Von Ina Veneva – Fotos: Stanislav Atanasov

Endlich unabhängig!…und wohin jetzt?

„Wenn man jung ist, ist man ganz verrückt und bereit alles zu machen!“ Mit der Hochschulreife in der Tasche ist der frische Studierende so stolz, dass er in Deutschland zugelassen ist und etwas total anderes als seine bisherige Welt sieht. Natürlich hat er Angst, aber er lebt mit dem Prinzip „Versuch und Irrtum“. Warum zieht genau Deutschland die Aufmerksamkeit auf sich?

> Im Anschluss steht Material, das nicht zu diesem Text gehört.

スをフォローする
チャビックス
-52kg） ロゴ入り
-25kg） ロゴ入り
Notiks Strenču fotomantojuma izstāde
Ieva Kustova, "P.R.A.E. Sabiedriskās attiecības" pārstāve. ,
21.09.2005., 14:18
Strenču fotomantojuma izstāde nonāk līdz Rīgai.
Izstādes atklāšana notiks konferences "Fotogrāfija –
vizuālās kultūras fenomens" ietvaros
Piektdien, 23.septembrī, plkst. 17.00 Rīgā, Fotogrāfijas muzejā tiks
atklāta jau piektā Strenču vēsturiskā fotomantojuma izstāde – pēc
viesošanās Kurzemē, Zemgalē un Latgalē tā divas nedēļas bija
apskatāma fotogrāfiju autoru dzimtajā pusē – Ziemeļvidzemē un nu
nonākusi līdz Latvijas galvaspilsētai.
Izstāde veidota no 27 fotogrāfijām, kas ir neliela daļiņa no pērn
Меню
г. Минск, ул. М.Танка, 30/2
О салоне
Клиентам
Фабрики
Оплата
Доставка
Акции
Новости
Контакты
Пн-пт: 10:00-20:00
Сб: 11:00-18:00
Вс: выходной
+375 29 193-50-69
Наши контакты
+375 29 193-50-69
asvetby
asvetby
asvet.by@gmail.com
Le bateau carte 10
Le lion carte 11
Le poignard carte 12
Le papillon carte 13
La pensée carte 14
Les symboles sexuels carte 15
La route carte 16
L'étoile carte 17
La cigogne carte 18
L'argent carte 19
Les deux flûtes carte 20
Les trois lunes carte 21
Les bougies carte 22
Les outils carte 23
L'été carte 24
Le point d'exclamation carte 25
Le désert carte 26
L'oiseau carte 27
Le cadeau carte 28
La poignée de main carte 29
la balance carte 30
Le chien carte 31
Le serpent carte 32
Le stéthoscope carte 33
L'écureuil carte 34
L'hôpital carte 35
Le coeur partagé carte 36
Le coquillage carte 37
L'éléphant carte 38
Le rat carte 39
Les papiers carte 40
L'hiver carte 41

Das Ausbildungssystem und der große Praxisbezug sind die häufigsten Antworten. Hier muss erwähnt werden, dass 1000 Kilometer Distanz Jahrzehnte von unterschiedlicher Entwicklung bedeuten können. Für manche ausländischen Studierenden ist Deutschland der Platz, wo sie Beamer, die spezielle Kinect Camera und sogar ein Medienlabor nutzen können. Um ihre bekannte Umgebung, alle Freunde und Familie zu verlassen und allein nicht nur in eine neue Stadt, sondern in ein neues Land umzuziehen, können nur mit drei Begriffen beschrieben werden – verrückt, verrückt und wieder verrückt!

Die Anfangskatastrophe

Man kommt aus Bulgarien, liest das Skript auf Englisch und schließlich schreibt man die Klausur auf Deutsch… Für Stanislav (Bulgarien) waren seine ersten Vorlesungen wie „ein kleines Trauma“. Marco (Italien/ Finnland) war auch schüchtern, sich auszudrücken und ist in seinem ersten Semester in drei von seinen sieben Klausuren durchgefallen. Deni erinnert sich auch an ihren ersten Tag: „Ich habe mich gefragt: Habe ich irgendwann überhaupt Deutsch gelernt?!“ Der ausländische Studierende denkt nicht nur die ganze Zeit daran, was der Dozent sagt. Er beobachtet, wie die Deutschen aussehen, wie sich der Professor benimmt und wie er seine Notizen fortsetzen kann, wenn er das Wort „Hüne“ nicht versteht! Trotzdem finden alle ausländischen Studierenden, dass die Deutschen sehr tolerant sind. Nach Ansicht von Milan (Bosnien) existiert, im Vergleich zu Osteuropa, kein anderes Volk, das so hilfsbereit und nett gegenüber Ausländern ist. Er war erstaunt, dass die Leute, wenn er sie auf der Straße nach der Richtung fragt, ihm 15 Minuten lang erklären, wo sich was befindet, welche Geschichte es hat und was sie ihm weiterhin empfehlen anzusehen. Die Deutschen sind begeistert von anderen Kulturen, interessieren sich für andere Traditionen und sind immer bereit, zehn Seiten Hausarbeit zu lesen, um grammatikalische Fehler zu korrigieren. Die Dozenten haben auch Verständnis und beantworten alle E-Mails mit Hunderten von Fragen, während die Studierenden in Bosnien keinen anderen Kommunikationsweg als die Sekretärin und den Briefkasten kennen.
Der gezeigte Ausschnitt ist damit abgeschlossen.